REQUIRED WORK: Although the entries contain pictures, only their text goes into the copy, set down exactly.

━━━ DATA FOR PROCESSING

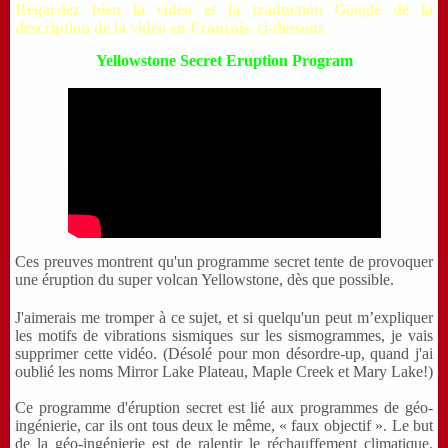
Regardez bien la vidéo et la traduction Google de la
description de la vidéo en Français
, ci-dessous
Yellowstone Secret Eruption Program
Ces preuves montrent qu'un programme secret tente de provoquer
une éruption du super volcan Yellowstone, dès que possible.
J'aimerais me tromper à ce sujet, et si quelqu'un peut m’expliquer
les motifs de vibrations sismiques sur les sismogrammes, je vais
supprimer cette vidéo. (Désolé pour mon désordre-up, quand j'ai
oublié les noms Mirror Lake Plateau, Maple Creek et Mary Lake!)
Ce programme d'éruption secret est lié aux programmes de géo-
ingénierie, car ils ont tous deux le même, « faux objectif ». Le but
de la géo-ingénierie est de ralentir le réchauffement climatique,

━━━━━━

YOUR SOLUTION:
Regardez bien la vidéo et la traduction Google de la
description de la vidéo en Français
, ci-dessous
Yellowstone Secret Eruption Program
Ces preuves montrent qu'un programme secret tente de provoquer
une éruption du super volcan Yellowstone, dès que possible.
J'aimerais me tromper à ce sujet, et si quelqu'un peut m’expliquer
les motifs de vibrations sismiques sur les sismogrammes, je vais
supprimer cette vidéo. (Désolé pour mon désordre-up, quand j'ai
oublié les noms Mirror Lake Plateau, Maple Creek et Mary Lake!)
Ce programme d'éruption secret est lié aux programmes de géo-
ingénierie, car ils ont tous deux le même, « faux objectif ». Le but
de la géo-ingénierie est de ralentir le réchauffement climatique,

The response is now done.